### TASK GOAL
The response must consist of every line of the listing, reproduced verbatim.

### MATERIAL PROVIDED
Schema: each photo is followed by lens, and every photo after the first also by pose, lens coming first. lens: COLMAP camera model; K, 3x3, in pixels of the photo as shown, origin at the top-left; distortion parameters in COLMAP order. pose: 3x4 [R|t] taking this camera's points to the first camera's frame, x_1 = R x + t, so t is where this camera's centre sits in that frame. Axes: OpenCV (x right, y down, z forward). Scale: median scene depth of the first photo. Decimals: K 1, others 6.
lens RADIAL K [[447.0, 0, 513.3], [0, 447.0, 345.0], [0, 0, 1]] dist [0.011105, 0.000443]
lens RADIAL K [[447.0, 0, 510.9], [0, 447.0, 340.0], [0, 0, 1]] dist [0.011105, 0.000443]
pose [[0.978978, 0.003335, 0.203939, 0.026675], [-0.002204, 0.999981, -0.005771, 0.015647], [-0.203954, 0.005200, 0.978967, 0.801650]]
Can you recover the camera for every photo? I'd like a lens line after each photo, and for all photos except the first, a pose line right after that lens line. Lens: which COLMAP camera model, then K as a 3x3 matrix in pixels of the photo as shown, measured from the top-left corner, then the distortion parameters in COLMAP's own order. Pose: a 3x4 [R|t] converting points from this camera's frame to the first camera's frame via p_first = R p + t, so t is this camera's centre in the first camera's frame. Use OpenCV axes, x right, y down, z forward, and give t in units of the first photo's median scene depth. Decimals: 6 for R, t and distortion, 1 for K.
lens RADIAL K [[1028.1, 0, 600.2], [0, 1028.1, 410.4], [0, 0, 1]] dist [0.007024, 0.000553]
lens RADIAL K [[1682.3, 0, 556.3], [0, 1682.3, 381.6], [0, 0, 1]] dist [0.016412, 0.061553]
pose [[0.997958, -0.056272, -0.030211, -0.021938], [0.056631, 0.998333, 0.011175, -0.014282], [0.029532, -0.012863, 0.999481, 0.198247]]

### WRITTEN RESPONSE
Schema: each photo is followed by lens, and every photo after the first also by pose, lens coming first. lens: COLMAP camera model; K, 3x3, in pixels of the photo as shown, origin at the top-left; distortion parameters in COLMAP order. pose: 3x4 [R|t] taking this camera's points to the first camera's frame, x_1 = R x + t, so t is where this camera's centre sits in that frame. Axes: OpenCV (x right, y down, z forward). Scale: median scene depth of the first photo. Decimals: K 1, others 6.
lens RADIAL K [[447.0, 0, 513.3], [0, 447.0, 345.0], [0, 0, 1]] dist [0.011105, 0.000443]
lens RADIAL K [[447.0, 0, 510.9], [0, 447.0, 340.0], [0, 0, 1]] dist [0.011105, 0.000443]
pose [[0.978978, 0.003335, 0.203939, 0.026675], [-0.002204, 0.999981, -0.005771, 0.015647], [-0.203954, 0.005200, 0.978967, 0.801650]]
Can you recover the camera for every photo? I'd like a lens line after each photo, and for all photos except the first, a pose line right after that lens line. Lens: which COLMAP camera model, then K as a 3x3 matrix in pixels of the photo as shown, measured from the top-left corner, then the distortion parameters in COLMAP's own order. Pose: a 3x4 [R|t] converting points from this camera's frame to the first camera's frame via p_first = R p + t, so t is this camera's centre in the first camera's frame. Use OpenCV axes, x right, y down, z forward, and give t in units of the first photo's median scene depth. Decimals: 6 for R, t and distortion, 1 for K.
lens RADIAL K [[1028.1, 0, 600.2], [0, 1028.1, 410.4], [0, 0, 1]] dist [0.007024, 0.000553]
lens RADIAL K [[1682.3, 0, 556.3], [0, 1682.3, 381.6], [0, 0, 1]] dist [0.016412, 0.061553]
pose [[0.997958, -0.056272, -0.030211, -0.021938], [0.056631, 0.998333, 0.011175, -0.014282], [0.029532, -0.012863, 0.999481, 0.198247]]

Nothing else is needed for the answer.